The proper accounting works this
way:
- in the beginning the bank has $100,000 of private money in the
private credit account; and $100,000 debt on the public loan account,
enabling a
“zero” (0) balance between accounts; and
- at loan repayment time, the Creditor exchanges his newly acquired/earned $100,000 public money for the original $100,000 private money (promissory note), maintaining the same zero balance between accounts, even though none of the accounts have yet been “zeroed” out; and
- then the Creditor endorses the $100,000 private money back to the bank, in exchange and for consideration of the bank returning and delivering the $100,000 public money to the Creditor, maintaining the same zero balance between accounts, even though the accounts still have not yet been “zeroed” out; and
- then the bank effectively cancels the $100,000 of private money (authorized by the Creditor’s endorsement) and zeros out the private credit account, which then forces them to concurrently adjust the public loan account balance to zero, in order to enable a zero balance between the two accounts.

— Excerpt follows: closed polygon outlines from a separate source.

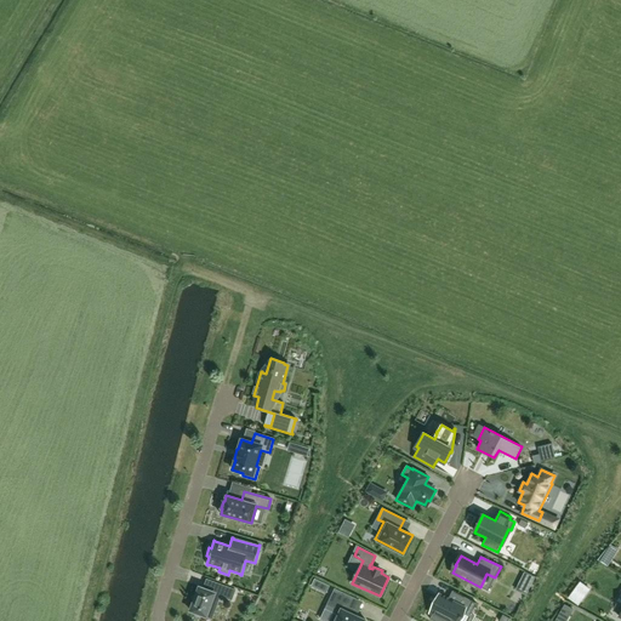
[(232,599),(235,590),(214,582),(210,591),(199,587),(191,610),(212,619),(221,596),(232,599)]
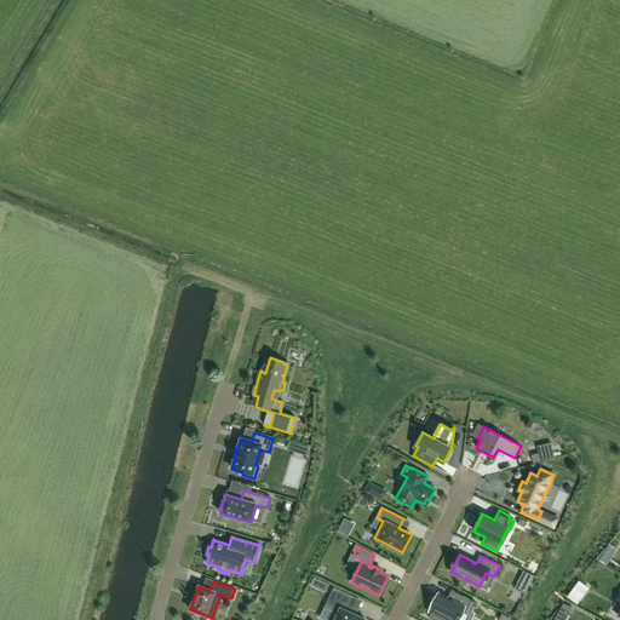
[(475,601),(451,589),(447,597),(438,592),(429,610),(431,612),(429,616),(435,619),(441,619),(443,618),(447,619),(455,619),(461,608),(470,612),(475,601)]
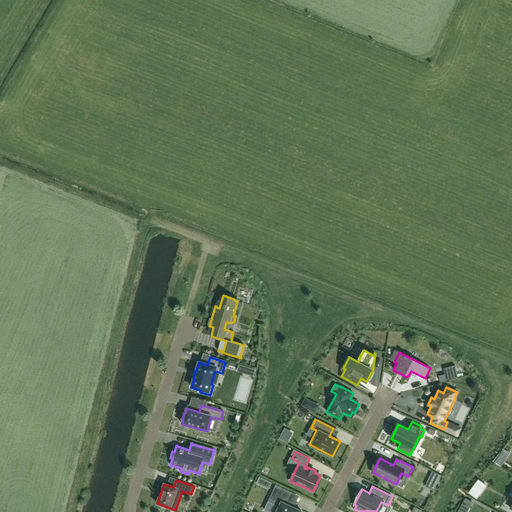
[(275,488),(270,499),(279,503),(274,511),(301,511),(286,504),(290,495),(275,488)]
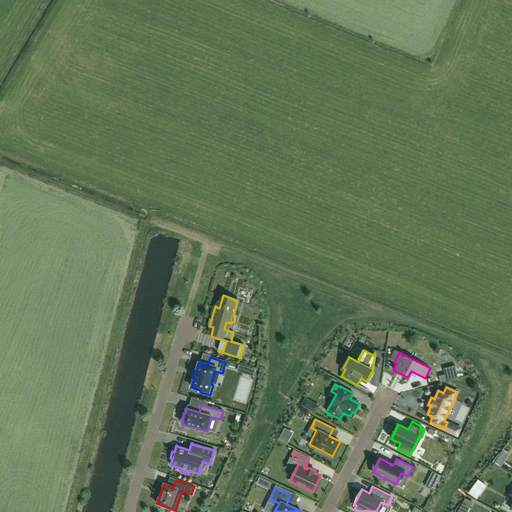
[(480,493),(472,488),(468,493),(476,499),(480,493)]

This proper process provides the productive Creditor, the de facto producer of the money (the effective producer of the goods and or services that back the money) with the equitable benefit of owning the money he produced, which is the way the rules dictate it should be. The alternative, is that the bank ends up in possession of the money by default, in consideration of having produced nothing. It would be more than a slight stretch to find anything equitable in that alternative.
Morality concerns. Getting something for nothing is not morally proper, we all know this. Are you getting something for nothing if you refuse to repay a loan because the bank cannot return your private money, or will not accept it endorsed back to them in return for your hard-earned public money? Absolutely not, because you worked for, and produced that public money of yours, which you needed to repay your credit advance (alleged bank loan). But if you do repay your credit advance (alleged bank loan), and you do not get them to accept return and cancellation of your private money, then you are enabling the bank to get something for nothing, and that is morally wrong.
The worldwide system of banking has never in its history, had any money to loan. It has never in its history ever produced anything, let alone anything of value. Yet this worldwide system of banking has garnered hundreds and hundreds of billions of dollars worth of assets - one hundred per cent of which has been stolen by a very clever means of causing well meaning people like you, to simply “abandon” the value of your hard-earned productivity, right on their front door-step. That is morally wrong. If you know this, and you continue to enable it, that is even more morally wrong. Stop it!